No wait.begin, no other import. 4596/4660 inter-call gaps == 16.667ms == steady 60Hz.
## producer mechanism
- Loop body (graphics_system.cc:177-230): every ~16.6ms -> MarkVblank() -> NanoSleep.
- MarkVblank() (line 364) -> DispatchInterruptCallback(source=0, cpu=2) (line 373)
-> KernelState::EmulateCPInterruptDPC (kernel_state.cc:1365).
- EmulateCPInterruptDPC line 1400: processor_->Execute(thread_state, interrupt_callback, {source,user_data})
runs the GUEST VSync ISR (sub_824BE9A0, registered via VdSetGraphicsInterruptCallback
by guest tid=6 @1.577s) SYNCHRONOUSLY ON tid=2.
- The ISR's downstream issues NtSetEvent on the frame-sync event => the 4660x 60Hz signal.
- The wait BETWEEN signals is a host NanoSleep inside the frame-limiter loop, NOT a guest
wait — that is why tid=2 shows ZERO wait.begin / zero other imports in the trace.
- args_resolved is EMPTY for NtSetEvent in every canary trace, so the exact target handle/SID
cannot be read from the trace; by 2.AR it is canary's frame-sync Event a45a5f48bc88eccc
(raw 0xf8000114), the analog of ours Event 0x10e8 (SID 9ad1bebb6cae28c4).

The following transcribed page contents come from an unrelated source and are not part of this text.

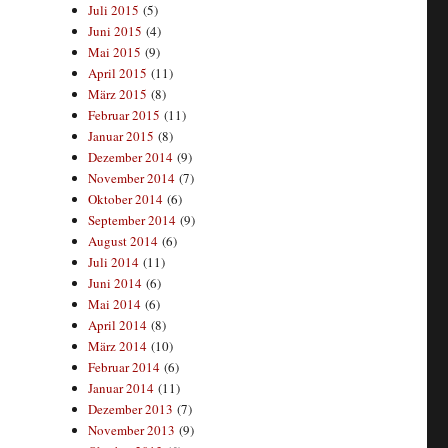
Juli 2015
(5)
Juni 2015
(4)
Mai 2015
(9)
April 2015
(11)
März 2015
(8)
Februar 2015
(11)
Januar 2015
(8)
Dezember 2014
(9)
November 2014
(7)
Oktober 2014
(6)
September 2014
(9)
August 2014
(6)
Juli 2014
(11)
Juni 2014
(6)
Mai 2014
(6)
April 2014
(8)
März 2014
(10)
Februar 2014
(6)
Januar 2014
(11)
Dezember 2013
(7)
November 2013
(9)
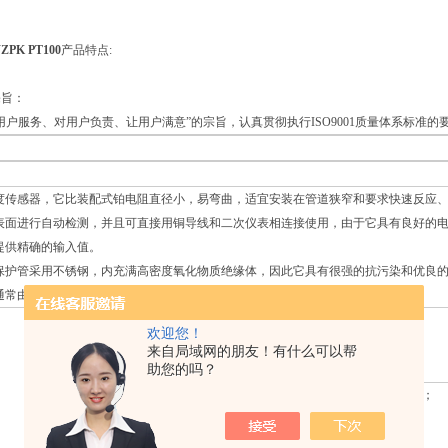
】
K PT100
产品特点:
宗旨：
用户服务、对用户负责、让用户满意”的宗旨，认真贯彻执行ISO9001质量体系标准
度传感器，它比装配式铂电阻直径小，易弯曲，适宜安装在管道狭窄和要求快速反应、微型
表面进行自动检测，并且可直接用铜导线和二次仪表相连接使用，由于它具有良好的电
提供精确的输入值。
保护管采用不锈钢，内充满高密度氧化物质绝缘体，因此它具有很强的抗污染和优良
通常由铠装铂热电阻感温元件、安装固定装置和接线装置等主要部件组成。
欢迎您！
热电阻PT100特点
来自局域网的朋友！有什么可以帮
助您的吗？
·
热响应时间少，减小动态误差；
·
直径小，长度不受限制；
·
测量精度高；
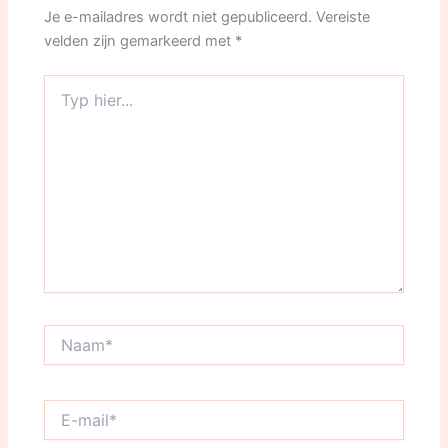
Je e-mailadres wordt niet gepubliceerd.
Vereiste
velden zijn gemarkeerd met
*
Typ
hier...
Naam*
E-
mail*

## +44 contradiction — VERDICT
- The 60Hz signal is driven by EmulateCPInterruptDPC running the guest VSync ISR on the
host frame-limiter thread. It IS the VSync-ISR / opt_callback path, executed at 60Hz —
NOT a separate guest "signaller thread", and NOT a path that bypasses opt_callback.
- ISR (sub_824BE9A0) branches on source: source==0 (vsync, both engines) takes the
0x824BEA30 block: MMIO gate [reg 0x1951 bit0] @0x824BEA38-44 (canary hardcodes return 1),
then opt_callback at [user_data+15144]==0x822F2248 @0x824BEA80-AA8.

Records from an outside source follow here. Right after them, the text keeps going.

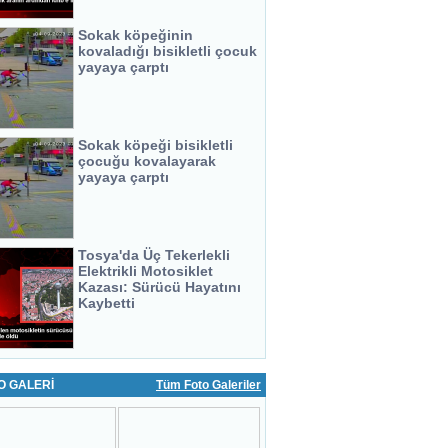
Sokak köpeğinin
kovaladığı bisikletli çocuk
yayaya çarptı
Sokak köpeği bisikletli
çocuğu kovalayarak
yayaya çarptı
Tosya'da Üç Tekerlekli
Elektrikli Motosiklet
Kazası: Sürücü Hayatını
Kaybetti
O GALERİ
Tüm Foto Galeriler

- opt_callback 0x822F2248 dispatches vtable[+28] then atomic-enqueues into +84/+88 and
branches on a state field — it is a work-enqueue/dispatch, it does NOT dead-end on +44.
- The +44 NULL (2.AT/2.AV) is on 0x821753C8, a DIFFERENT method reached via a different
vtable[+0x1C]; 2.AT conflated it with the real opt_callback 0x822F2248. The +44 chase is
DEAD: canary signals 0x10e8-analog 4660x THROUGH 0x822F2248, never through the +44 slot.

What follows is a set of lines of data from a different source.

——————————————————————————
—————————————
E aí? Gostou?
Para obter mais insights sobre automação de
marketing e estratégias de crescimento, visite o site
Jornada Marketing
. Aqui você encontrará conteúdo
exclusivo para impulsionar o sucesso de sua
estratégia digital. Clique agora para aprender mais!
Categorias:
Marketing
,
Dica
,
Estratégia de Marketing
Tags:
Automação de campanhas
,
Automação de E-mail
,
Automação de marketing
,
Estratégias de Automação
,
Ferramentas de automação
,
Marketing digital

## ours-side analog status
- Ours has NO dedicated host frame-limiter thread (no XHostThread analog of tid=2).
- Ours fires vsync from coord_pre_round (main.rs:2455) via tick_vsync_instr
(interrupts.rs:237, 150k-instr-gated in lockstep) and injects the ISR onto a victim
GUEST thread via try_inject_graphics_interrupt (main.rs:3729).
- The signal PATH in ours is present and wired: reg 0x1951 already hardcoded to 1 (2.AO),
opt_callback +15144 IS installed once at boot (2.AP: setter 0x824C1920 fires 1x on tid=8,
installs r4=0x822F2248, r3=0xBE8C8F00).
- GAP: ISR DELIVERY CADENCE, not the signal path. Ours fires the ISR ~67-77x in early boot
then STOPS (2.AV/2.AQ), because (a) instruction-count accumulator stops crossing 150k once
guest threads block/exit and the stream slows, and (b) try_inject_graphics_interrupt needs
a Ready/Blocked victim; once threads Idle/Exit it drops the vsync. Canary's host thread
fires unconditionally at wall-clock 60Hz regardless of guest scheduler state.
## R1 fix surface (named)
Make ours deliver the VSync ISR at a steady ~60Hz INDEPENDENT of guest-thread scheduler
state — mirror canary's dedicated frame-limiter cadence — so the ISR -> opt_callback ->
NtSetEvent(0x10e8) chain keeps firing after boot. Surface:
- crates/xenia-kernel/src/interrupts.rs (tick_vsync_instr / tick_vsync_wallclock) +
crates/xenia-app/src/main.rs coord_pre_round + try_inject_graphics_interrupt:
guarantee a vsync is queued AND delivered every ~16.6ms-equivalent even when the guest
is wedged/idle (e.g. a guaranteed cadence tied to the coordinator loop, plus a victim
fallback that can run the ISR even with no Ready/Blocked guest thread, or a Halted-main
re-entry). ~20-60 LOC MEDIUM. NOT a +44 crowbar, NOT a force-install.